Co-Constructing Stories

Delivery Method: 

This is a clip of two children co-constructing a dramatic play story. The children continually use the terms: “and then,” “how ‘bout,” and “OK?” as they negotiate the play. What does this strategy tell us about the children’s understanding of effective collaboration? The children offer each other space to lead the story at alternating times. The girl tells about a child who needs a blanket and the boy enacts fighting between his animal toys. To merge his play with the girl’s play, the boy pretends each of his animals gives the child a blanket (2:01). He then puts his animals aside, which ends his story line and allows him to move more directly into the girl’s play. He suggests they put the doll under the blanket, but the girl counter suggests they put the doll inside a hammock-like blanket and asks the boy to help by holding a corner of the fabric (02:49). The girl then adds another scarf to the hammock they are holding and says, “She’s sleeping (3:15).” The boy takes some initiative to rearrange the scarves but the girl says, “No, no, no, no, no (3:21).” Notice his reaction when she rejects his participation.
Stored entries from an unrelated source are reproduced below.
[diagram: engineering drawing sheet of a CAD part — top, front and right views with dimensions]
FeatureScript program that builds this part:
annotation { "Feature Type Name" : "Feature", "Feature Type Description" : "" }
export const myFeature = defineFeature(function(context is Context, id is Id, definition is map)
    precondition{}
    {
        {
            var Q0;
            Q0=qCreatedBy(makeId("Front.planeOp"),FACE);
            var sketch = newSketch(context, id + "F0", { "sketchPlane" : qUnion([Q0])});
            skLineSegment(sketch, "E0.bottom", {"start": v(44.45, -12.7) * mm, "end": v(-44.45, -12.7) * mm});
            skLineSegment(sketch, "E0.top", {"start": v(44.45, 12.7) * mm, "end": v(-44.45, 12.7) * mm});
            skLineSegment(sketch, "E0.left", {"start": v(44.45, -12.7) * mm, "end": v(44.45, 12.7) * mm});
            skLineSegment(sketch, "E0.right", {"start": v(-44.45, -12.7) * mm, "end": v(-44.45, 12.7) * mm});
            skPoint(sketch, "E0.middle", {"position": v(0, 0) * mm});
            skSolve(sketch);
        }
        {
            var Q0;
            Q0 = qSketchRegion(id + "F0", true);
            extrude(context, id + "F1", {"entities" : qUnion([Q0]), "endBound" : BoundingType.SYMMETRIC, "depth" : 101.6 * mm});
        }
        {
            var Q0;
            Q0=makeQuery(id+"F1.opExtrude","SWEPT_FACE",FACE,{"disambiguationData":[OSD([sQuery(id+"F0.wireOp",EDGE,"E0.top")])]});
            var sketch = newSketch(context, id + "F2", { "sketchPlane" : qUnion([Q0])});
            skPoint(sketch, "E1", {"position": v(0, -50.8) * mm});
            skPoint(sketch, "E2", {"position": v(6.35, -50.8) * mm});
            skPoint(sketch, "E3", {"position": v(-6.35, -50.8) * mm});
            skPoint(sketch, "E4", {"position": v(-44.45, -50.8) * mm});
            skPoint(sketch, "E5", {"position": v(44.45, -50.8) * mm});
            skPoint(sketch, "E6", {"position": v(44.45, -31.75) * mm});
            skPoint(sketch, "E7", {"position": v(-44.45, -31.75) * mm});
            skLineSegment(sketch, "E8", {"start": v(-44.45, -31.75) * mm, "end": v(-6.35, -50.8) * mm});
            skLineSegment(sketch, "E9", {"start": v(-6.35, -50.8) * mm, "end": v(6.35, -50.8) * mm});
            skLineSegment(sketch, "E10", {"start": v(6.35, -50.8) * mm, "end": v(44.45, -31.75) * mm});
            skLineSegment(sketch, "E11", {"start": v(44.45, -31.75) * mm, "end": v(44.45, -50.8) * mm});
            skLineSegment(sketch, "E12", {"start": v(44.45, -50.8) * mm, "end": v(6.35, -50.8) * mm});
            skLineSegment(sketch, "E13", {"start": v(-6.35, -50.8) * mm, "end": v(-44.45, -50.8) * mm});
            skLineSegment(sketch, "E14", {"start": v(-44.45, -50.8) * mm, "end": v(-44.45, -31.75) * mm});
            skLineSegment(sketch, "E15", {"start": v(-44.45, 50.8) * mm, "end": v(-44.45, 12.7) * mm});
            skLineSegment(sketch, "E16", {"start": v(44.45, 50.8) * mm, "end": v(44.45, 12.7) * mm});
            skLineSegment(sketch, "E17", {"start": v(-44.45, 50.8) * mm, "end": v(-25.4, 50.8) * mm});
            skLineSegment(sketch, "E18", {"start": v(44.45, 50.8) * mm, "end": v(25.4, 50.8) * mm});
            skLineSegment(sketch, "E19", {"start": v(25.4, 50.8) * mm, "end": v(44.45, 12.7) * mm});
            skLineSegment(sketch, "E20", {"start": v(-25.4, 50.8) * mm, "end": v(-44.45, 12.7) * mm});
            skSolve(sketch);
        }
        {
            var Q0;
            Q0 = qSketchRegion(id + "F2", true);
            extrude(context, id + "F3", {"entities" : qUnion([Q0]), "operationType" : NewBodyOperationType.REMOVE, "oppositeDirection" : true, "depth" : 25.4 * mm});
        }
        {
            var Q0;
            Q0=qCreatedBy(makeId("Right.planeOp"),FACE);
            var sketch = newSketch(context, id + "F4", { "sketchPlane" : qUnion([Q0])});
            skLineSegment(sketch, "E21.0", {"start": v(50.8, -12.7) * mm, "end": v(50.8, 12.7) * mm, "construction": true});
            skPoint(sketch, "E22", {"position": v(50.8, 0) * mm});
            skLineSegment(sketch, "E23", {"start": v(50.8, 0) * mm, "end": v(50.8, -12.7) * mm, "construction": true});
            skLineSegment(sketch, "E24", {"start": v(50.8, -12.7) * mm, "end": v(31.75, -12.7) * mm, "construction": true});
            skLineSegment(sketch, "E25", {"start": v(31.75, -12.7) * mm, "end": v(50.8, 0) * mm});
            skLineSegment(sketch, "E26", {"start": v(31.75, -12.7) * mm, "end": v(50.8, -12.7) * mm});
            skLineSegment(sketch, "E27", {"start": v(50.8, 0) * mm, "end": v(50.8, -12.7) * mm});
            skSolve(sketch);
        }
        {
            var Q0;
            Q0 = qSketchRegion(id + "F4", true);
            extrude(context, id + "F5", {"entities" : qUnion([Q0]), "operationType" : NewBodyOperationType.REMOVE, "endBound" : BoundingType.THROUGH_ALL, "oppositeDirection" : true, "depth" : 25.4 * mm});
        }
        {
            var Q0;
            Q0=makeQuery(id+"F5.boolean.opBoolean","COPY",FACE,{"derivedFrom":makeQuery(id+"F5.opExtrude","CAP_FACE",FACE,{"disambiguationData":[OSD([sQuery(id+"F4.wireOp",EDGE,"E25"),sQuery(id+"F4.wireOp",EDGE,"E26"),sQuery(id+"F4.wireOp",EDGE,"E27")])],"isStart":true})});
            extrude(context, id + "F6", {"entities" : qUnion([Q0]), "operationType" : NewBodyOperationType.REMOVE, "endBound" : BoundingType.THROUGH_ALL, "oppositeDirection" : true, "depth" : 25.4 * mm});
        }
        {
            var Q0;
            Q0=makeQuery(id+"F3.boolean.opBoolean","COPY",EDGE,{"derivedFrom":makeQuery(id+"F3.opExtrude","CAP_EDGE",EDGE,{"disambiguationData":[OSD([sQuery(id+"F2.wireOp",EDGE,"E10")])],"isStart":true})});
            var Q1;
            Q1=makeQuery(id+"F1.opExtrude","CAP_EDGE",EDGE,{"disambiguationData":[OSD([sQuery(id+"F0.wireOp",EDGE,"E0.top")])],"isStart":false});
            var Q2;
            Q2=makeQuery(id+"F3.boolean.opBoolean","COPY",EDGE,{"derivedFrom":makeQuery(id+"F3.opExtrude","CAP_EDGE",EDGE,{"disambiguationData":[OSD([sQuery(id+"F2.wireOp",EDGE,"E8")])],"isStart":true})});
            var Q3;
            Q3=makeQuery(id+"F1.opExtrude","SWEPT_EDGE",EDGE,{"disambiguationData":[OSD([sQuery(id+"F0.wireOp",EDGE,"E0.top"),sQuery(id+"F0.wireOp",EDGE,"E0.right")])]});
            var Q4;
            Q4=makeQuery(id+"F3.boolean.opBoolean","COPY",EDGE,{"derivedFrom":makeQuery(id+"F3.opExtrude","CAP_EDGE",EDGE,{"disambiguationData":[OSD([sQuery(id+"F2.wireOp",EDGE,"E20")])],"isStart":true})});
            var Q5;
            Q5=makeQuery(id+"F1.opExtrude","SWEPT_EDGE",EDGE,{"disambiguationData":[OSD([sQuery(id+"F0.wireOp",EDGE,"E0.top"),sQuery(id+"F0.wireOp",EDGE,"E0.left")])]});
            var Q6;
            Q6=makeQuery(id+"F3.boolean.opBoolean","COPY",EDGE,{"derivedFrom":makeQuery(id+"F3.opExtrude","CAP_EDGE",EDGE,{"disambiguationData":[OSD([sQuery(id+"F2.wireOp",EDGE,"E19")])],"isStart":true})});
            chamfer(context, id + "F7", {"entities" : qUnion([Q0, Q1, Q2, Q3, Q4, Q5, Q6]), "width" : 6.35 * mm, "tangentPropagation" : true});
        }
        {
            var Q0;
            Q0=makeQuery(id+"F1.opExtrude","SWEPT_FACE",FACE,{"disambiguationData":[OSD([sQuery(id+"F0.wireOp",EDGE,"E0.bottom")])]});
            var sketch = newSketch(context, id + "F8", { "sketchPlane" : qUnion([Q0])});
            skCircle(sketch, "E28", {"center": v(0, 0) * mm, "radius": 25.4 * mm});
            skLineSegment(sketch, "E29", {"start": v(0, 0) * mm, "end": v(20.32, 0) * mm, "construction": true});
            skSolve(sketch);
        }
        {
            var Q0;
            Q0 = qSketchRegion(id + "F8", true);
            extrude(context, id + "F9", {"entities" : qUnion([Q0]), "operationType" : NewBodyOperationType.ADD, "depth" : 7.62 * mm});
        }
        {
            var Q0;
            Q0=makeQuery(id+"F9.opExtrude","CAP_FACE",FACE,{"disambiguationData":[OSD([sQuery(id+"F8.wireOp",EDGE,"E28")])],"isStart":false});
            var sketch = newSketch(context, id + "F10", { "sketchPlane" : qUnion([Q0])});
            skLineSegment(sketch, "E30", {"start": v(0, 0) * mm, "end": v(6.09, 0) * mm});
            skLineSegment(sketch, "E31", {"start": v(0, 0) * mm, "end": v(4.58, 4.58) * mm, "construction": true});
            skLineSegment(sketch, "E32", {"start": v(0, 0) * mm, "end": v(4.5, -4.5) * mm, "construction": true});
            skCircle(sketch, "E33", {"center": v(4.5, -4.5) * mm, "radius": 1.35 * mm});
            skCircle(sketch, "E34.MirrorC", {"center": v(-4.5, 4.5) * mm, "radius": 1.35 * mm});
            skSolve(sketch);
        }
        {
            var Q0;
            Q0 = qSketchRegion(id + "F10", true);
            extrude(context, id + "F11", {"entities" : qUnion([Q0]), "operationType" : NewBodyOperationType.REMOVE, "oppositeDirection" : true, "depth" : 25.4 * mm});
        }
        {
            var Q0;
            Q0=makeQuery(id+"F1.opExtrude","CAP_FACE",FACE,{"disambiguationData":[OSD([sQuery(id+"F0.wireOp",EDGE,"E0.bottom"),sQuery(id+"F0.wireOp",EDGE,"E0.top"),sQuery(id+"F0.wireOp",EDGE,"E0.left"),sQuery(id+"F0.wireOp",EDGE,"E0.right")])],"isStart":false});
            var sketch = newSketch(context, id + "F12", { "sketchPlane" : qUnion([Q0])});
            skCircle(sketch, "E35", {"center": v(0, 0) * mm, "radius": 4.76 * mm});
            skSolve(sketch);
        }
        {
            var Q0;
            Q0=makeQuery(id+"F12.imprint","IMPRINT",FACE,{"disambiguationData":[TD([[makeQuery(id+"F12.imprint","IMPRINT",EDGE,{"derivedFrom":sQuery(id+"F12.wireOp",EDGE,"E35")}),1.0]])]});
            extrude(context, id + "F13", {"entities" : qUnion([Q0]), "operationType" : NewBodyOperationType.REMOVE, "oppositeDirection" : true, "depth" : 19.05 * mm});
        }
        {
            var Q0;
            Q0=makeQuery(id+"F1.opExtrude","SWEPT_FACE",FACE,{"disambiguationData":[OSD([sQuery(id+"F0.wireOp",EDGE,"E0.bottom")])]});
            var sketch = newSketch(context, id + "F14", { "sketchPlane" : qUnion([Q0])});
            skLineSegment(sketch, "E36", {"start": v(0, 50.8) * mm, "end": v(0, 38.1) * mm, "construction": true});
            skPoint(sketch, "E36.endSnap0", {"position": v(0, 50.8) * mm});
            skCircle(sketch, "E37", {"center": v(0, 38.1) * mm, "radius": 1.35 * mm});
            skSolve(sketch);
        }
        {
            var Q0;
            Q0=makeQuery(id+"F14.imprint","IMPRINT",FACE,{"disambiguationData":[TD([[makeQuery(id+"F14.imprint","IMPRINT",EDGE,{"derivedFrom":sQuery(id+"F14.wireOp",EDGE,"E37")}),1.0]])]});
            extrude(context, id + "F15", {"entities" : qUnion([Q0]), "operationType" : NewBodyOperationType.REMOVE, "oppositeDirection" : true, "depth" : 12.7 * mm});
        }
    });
He struggles to find his place back in the play. What does his body language tell us about his feelings in that moment? The play continues with the girl’s request, “Can you help me?” So what general strategies do the children use to maintain the quality of their play together? What might be longer term extensions of these different strategies, such as the boy’s strategy of creating drama – “We’re going to catch you (0:22)” and the girl’s strategy of clearly asking for help (2:50 and 3:38)?